Exercise requirements:
1. Decide whether each statement below agrees with the thread about code-morphing processors, answering yes or no for each and quoting the words of the thread that settle it: (a) modern x86 chips translate the x86 architecture into a RISC-like subinstruction set; (b) pipelining and multiple cores have widened the gap between CISC and RISC processors; (c) the Transmeta chip must sell in large volume before it can compete on price with existing x86 chips.
2. According to the thread about code-morphing processors, what can you use if you need cross compatibility from C source or another assembly front end?
3. Reproduce word for word the part of the thread about code-morphing processors that opens with the words containing "Possibility (with kernel" and closes with "performance for EVERYTHING.".

Text excerpt:
-- Start --

IMHO, the technology has the same benefits as software VM's like .Net and the JVM:
The upside is that you can probably
accelerate the code faster with a
hardware solution (like IBM does with
it's Java accelerator processors)
than pure software JIT.
The downside is that you never get the raw
performance that processors executing
native code get.
From some perspectives you can think of modern x86 chips as code morphing, although as very specialized ones. They translate the x86 architecture into a more efficient RISC-like subinstruction set, and then execute those.
Another example of this sort of technology could be FPGAs which can be programmed to emulate on a circuit level various kinds of processors or raw circuits. I believe that some Cray systems can come with "accelerator nodes" of this sort.

For one thing most CISC processors internally translate their opcodes to uops micro-ops which are similar to RISC ops. Pipelining and multiple cores have closed the gap on RISC processors to the point where it's a very small difference between them, if any. If you need cross compatibility from C source or another assembly front end you can use LLVM. http://llvm.org/

Obvious pros:
Ability to run any OS (just switch the processor emulation to what is needed)
Possibility (with kernel support of course) of running binaries for different architectures on the same processor/OS without software support.
Obvious con:
Extra emulation layer == more overhead == faster processor needed to get equivalent performance for EVERYTHING.

I would say that cost reductions come with quantity, so something like the Transmeta chip has to sell a lot of volume before it can compete on price with existing high volume x86 chips.

-- End --

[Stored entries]

-- Start --

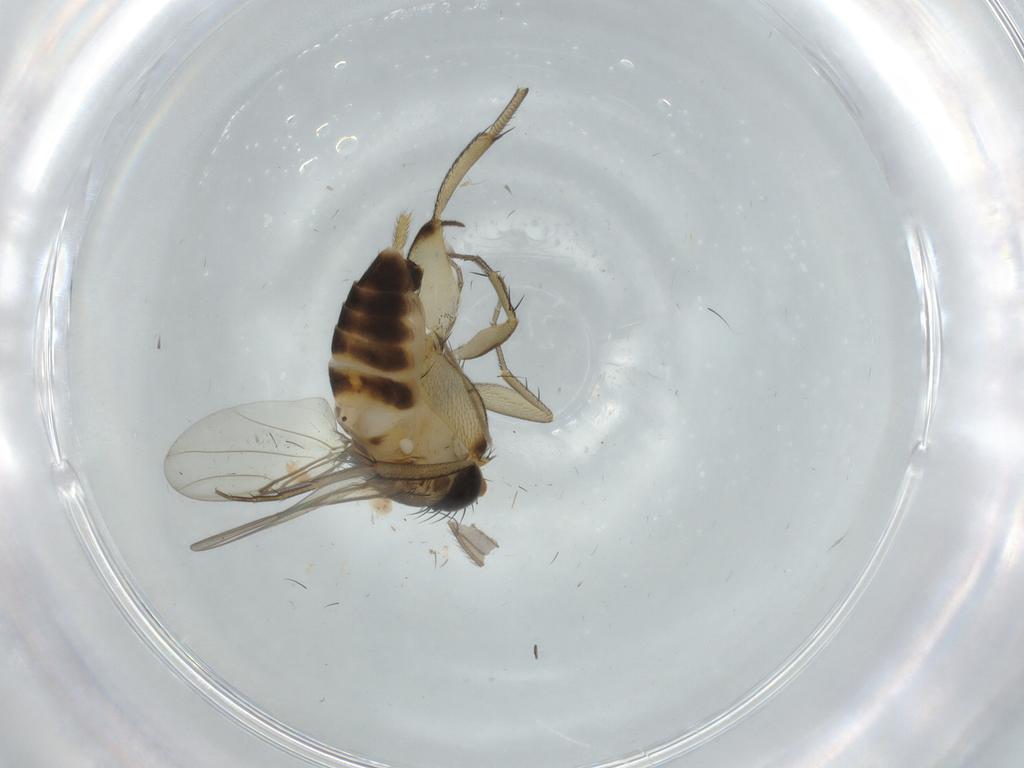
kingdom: Animalia
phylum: Arthropoda
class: Insecta
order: Diptera
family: Phoridae
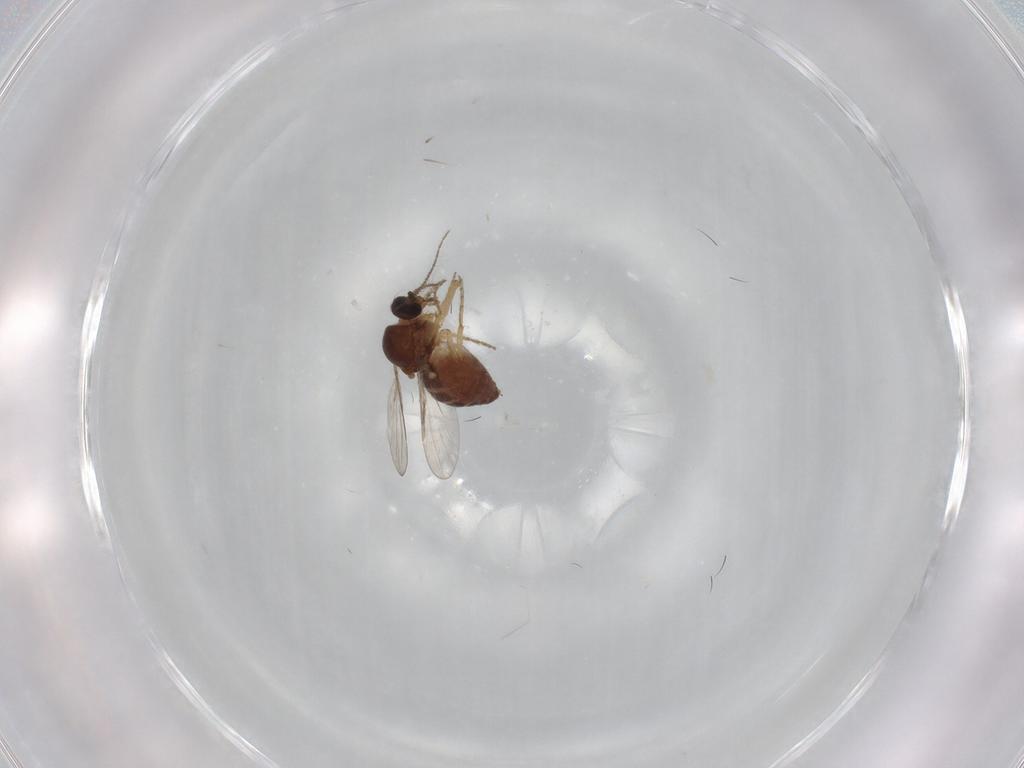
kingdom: Animalia
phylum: Arthropoda
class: Insecta
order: Diptera
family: Ceratopogonidae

-- End --

Expected outputs:
1.
(a) Yes: "They translate the x86 architecture into a more efficient RISC-like subinstruction set, and then execute those."
(b) No: "Pipelining and multiple cores have closed the gap on RISC processors to the point where it's a very small difference between them, if any."
(c) Yes: "something like the Transmeta chip has to sell a lot of volume before it can compete on price with existing high volume x86 chips."

2. LLVM.

3.
Possibility (with kernel support of course) of running binaries for different architectures on the same processor/OS without software support.
Obvious con:
Extra emulation layer == more overhead == faster processor needed to get equivalent performance for EVERYTHING.